WHAT THE TASK REQUIRES:
In the listing below, identify each line with the word "right" and return those lines.

SUPPLIED ENTRIES:
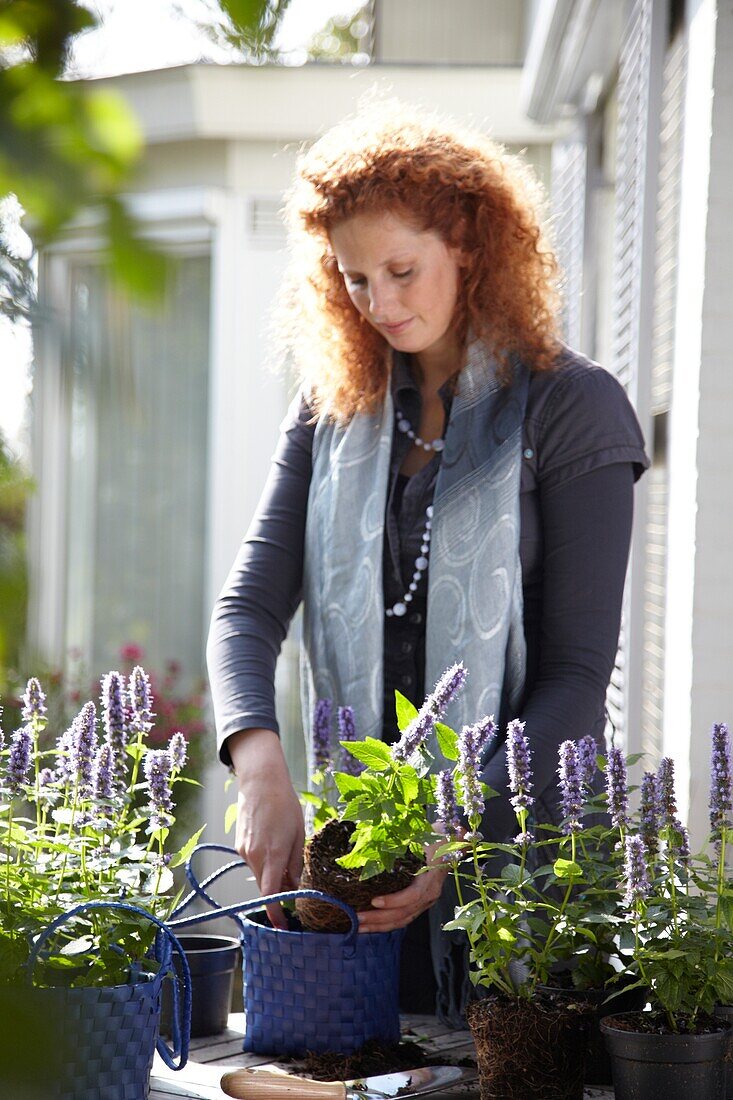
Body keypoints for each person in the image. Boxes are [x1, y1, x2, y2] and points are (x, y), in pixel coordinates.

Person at [206, 103, 649, 1024]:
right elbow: (247, 607)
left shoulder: (574, 409)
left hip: (526, 872)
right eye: (354, 278)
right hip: (367, 866)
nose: (380, 303)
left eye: (402, 271)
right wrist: (259, 767)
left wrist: (456, 832)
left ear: (472, 247)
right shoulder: (333, 412)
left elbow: (574, 676)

RESULT OF THIS TASK:
right elbow: (247, 607)
right eye: (354, 278)
right hip: (367, 866)
right wrist: (259, 767)
right shoulder: (333, 412)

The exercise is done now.